It's a Wonderful Life/YMMV

Everything About Fiction You Never Wanted to Know.


  • Adaptation Displacement and Adaptation Expansion: Of a short story called "The Greatest Gift" by Philip Van Doren Stern.
  • Alternative Character Interpretation: George brings his problems on himself by running an overleveraged, illiquid bank and letting his alcoholic uncle handle business.
    • It's not a bank, it's a building and loan. People make deposits and the money is then leant back out in the form of mortgages to the locals. They were generally considered to be one of the safest investments you could make until deregulation under Ronald Reagan.
    • Pottersville looks like a fun town... well, unless you're one of the poor working class whose livelihoods are destroyed.
  • Non Sequitur Scene: Mary losing her bathrobe and having to hide naked inside a bush. George even lampshades it. "This is a very interesting situation I'm in!"
  • Complete Monster: Mr. Potter. Not only does he (unbeknownst to everyone else) confiscate George Bailey's Building and Loans' cash funds in order to make the business go bankrupt and frame George for bank fraud, but when the defeated George comes begging pathetically for a loan, Potter tries to have him arrested. On Christmas Eve! For losing money that Potter himself stole. That really takes something special.
  • Crosses the Line Twice: that bar scene where George gets punched ... okay, he deserved it, but did the guy that did it have to insult his kids too?
    • Well, George did insult the guy's innocent wife, who had been badly shaken by his tirade. If a line was crossed twice, then George crossed it first.
  • Glurge: It tugs on the heartstrings so hard, a reviewer coined the term "Capra Corn" to refer to it. Afterwards, Frank Capra himself started using the phrase to describe his well-known sentimental film style. Some background on it all here [dead link].
    • The Glurge aspects were lampshaded in the first Batman the Animated Series Christmas special, "Christmas with the Joker"—it was the reason why Bruce was initially unwilling to let Dick show him the movie. Dick points out that it's about how one man can make a difference, alluding to Batman's role in Gotham City.
  • Harsher in Hindsight: The banks today are basically run by Potters, and the way they were run caused much of the late 2000s recession.
    • It runs the other way, too. Potter is indignant that Ernie get a loan simply because George sticks up for his character. While mainly just being a jerk, part of his point is doubtfulness that Ernie will ever be able to pay it back. During the 2000s, some banks gave out loans to people they knew couldn't pay them back, which has been cited as a major cause of said recession. Some of these were very Potter-esque dealings designed to screw lower class people over, but others were cases of the banks being screwed over - being cajoled into making poor decisions under the pretense of it being the right thing to do.
      • The difference is, George's Building and Loan was never really intended to make a profit. The 2008 mortgage crisis was caused by banks offering mortgages that they knew were worthless, and then betting on their customers to default, thereby making a tidy profit on the failure.
    • And often they were forced into those poor decisions by the government with no alternative, not just pressured into them by misguided morals.
  • Iron Woobie: George Bailey.
  • Moral Event Horizon: Mr. Potter is a hateful and greedy man throughout the whole movie, but what he does to George near the end is where he crossed the line into Complete Monster territory and became immortalized as one of the most memorable and hateful villains in cinema.

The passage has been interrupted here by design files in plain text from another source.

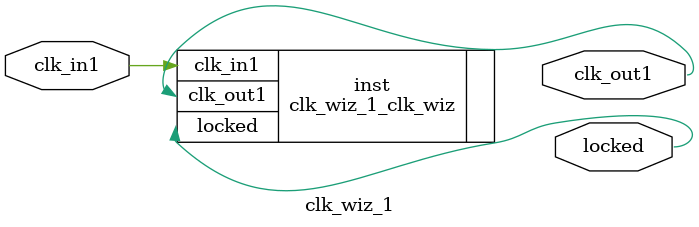
<source format=v>


`timescale 1ps/1ps

(* CORE_GENERATION_INFO = "clk_wiz_1,clk_wiz_v6_0_2_0_0,{component_name=clk_wiz_1,use_phase_alignment=true,use_min_o_jitter=false,use_max_i_jitter=false,use_dyn_phase_shift=false,use_inclk_switchover=false,use_dyn_reconfig=false,enable_axi=0,feedback_source=FDBK_AUTO,PRIMITIVE=MMCM,num_out_clk=1,clkin1_period=10.000,clkin2_period=10.000,use_power_down=false,use_reset=false,use_locked=true,use_inclk_stopped=false,feedback_type=SINGLE,CLOCK_MGR_TYPE=NA,manual_override=false}" *)

module clk_wiz_1 
 (
  // Clock out ports
  output        clk_out1,
  // Status and control signals
  output        locked,
 // Clock in ports
  input         clk_in1
 );

  clk_wiz_1_clk_wiz inst
  (
  // Clock out ports  
  .clk_out1(clk_out1),
  // Status and control signals               
  .locked(locked),
 // Clock in ports
  .clk_in1(clk_in1)
  );

endmodule

</source>
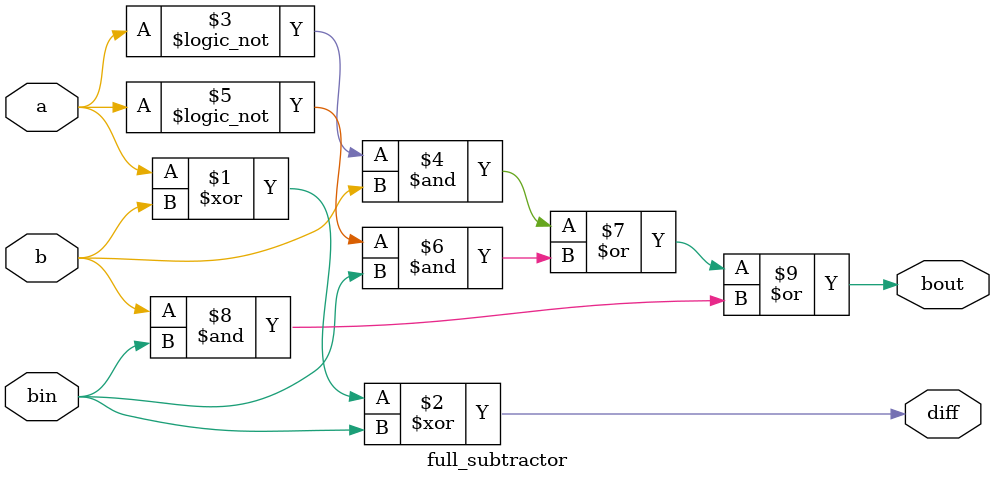
<source format=v>
`timescale 1ns / 1ps

module full_subtractor (
    input a,        
    input b,        
    input bin,      
    output diff,    
    output bout
);
assign diff = a^b^bin;
assign bout= (!a&b)|(!a&bin)|(b&bin);
endmodule


</source>
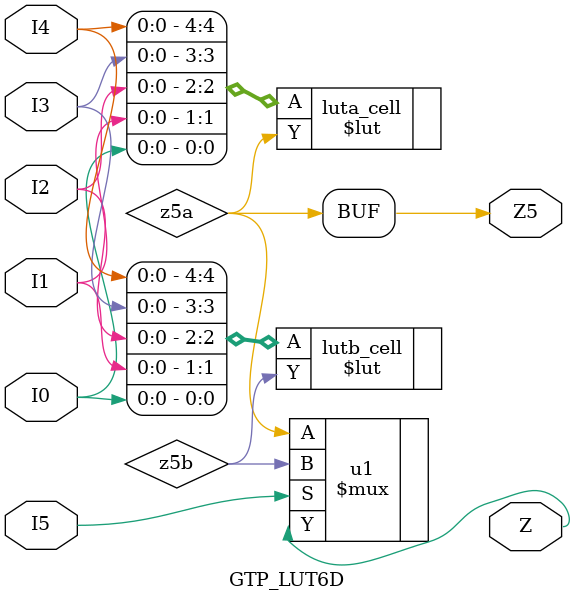
<source format=v>



module GTP_LUT1
#(
    parameter [1:0] INIT = 2'h0
) (
    output wire Z,
    input wire I0
);
   $lut #(.WIDTH(1),.LUT(INIT)) lut1_cell(.A(I0),.Y(Z));
endmodule


module GTP_LUT2
#(
    parameter [3:0] INIT = 4'h0
) (
    output wire Z,
    input wire I0, I1
);
$lut #(.WIDTH(2),.LUT(INIT)) lut1_cell(.A({I1,I0}),.Y(Z));
endmodule



module GTP_LUT3
#(
    parameter [7:0] INIT = 8'h00
) (
    output wire Z,
    input wire I0, I1, I2
);
$lut #(.WIDTH(3),.LUT(INIT)) lut1_cell(.A({I2,I1,I0}),.Y(Z));
endmodule



module GTP_LUT4
#(
    parameter [15:0] INIT = 16'h0000
) (
    output wire Z,
    input wire I0, I1, I2, I3
);
$lut #(.WIDTH(4),.LUT(INIT)) lut1_cell(.A({I3,I2,I1,I0}),.Y(Z));
endmodule


module GTP_LUT5
#(
    parameter [31:0] INIT = 32'h0000_0000
) (
    output wire Z,
    input wire I0, I1, I2, I3, I4
);
$lut #(.WIDTH(5),.LUT(INIT)) lut1_cell(.A({I4,I3,I2,I1,I0}),.Y(Z));
endmodule

module GTP_LUT6
#(
    parameter [63:0] INIT = 64'h0000_0000_0000_0000
) (
    output wire Z,
    input wire I0, I1, I2, I3, I4, I5
);

$lut #(.WIDTH(6),.LUT(INIT)) lut1_cell(.A({I5,I4,I3,I2,I1,I0}),.Y(Z));
endmodule


module GTP_LUT6D
#(
    parameter [63:0] INIT = 64'h0000_0000_0000_0000
) (
    output Z,
    output Z5,
    input I0,
    input I1,
    input I2,
    input I3,
    input I4,
    input I5
);

wire z5a,z5b;
$lut #(.WIDTH(5),.LUT(INIT[31:0])) luta_cell(.A({I4,I3,I2,I1,I0}),.Y(z5a));
$lut #(.WIDTH(5),.LUT(INIT[63:32])) lutb_cell(.A({I4,I3,I2,I1,I0}),.Y(z5b));
$mux #(.WIDTH(1)) u1(.A(z5a),.B(z5b),.S(I5),.Y(Z));
assign Z5 = z5a;
endmodule


</source>
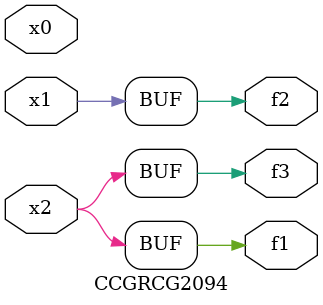
<source format=v>
module CCGRCG2094(
	input x0, x1, x2,
	output f1, f2, f3
);
	assign f1 = x2;
	assign f2 = x1;
	assign f3 = x2;
endmodule

</source>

Mr. Potter Why, George ... you're worth more dead than alive.

  • Narm: In the Alternate Timeline, George learns that among other things, 1) the Building & Loan went bankrupt, 2) his Uncle Billy is now in an insane asylum, 3) all his old friends are cynical and miserable, 4) his brother Harry drowned in the ice when he was a little boy, and 5) all the people whose lives Harry saved in the War died. He asks Clarence what happened to his wife, Mary. Clarenece first says, "You don't want to know," which seems to imply that what happened to her is even worse than everything else we've seen so far. He then says, "She became an old maid." The complete Values Dissonance of that line for 21st-century audiences and the build up leading up to it completely shatters what had been an effective Nightmare Fuel and Tear Jerker that Pottersville had been up to this point.
  • Tear Jerker: The entire last act of the movie set on Christmas Eve, culminating in "I want to live again!".
  • What Do You Mean It's for Kids?: For one thing, the Bar Brawl in the Martini bar when George looks so depressed, and the whole Alternate Universe part, with other bar brawls where the Martini bar used to be; the attempted arrest of George and Clarence for trespassing at a still-dilapidated house; the hand-biting; the possible Attempted Rape of Mary; and it all ends with police attempting to shoot George by firing guns as he runs away. And this was under the Hays Production Code.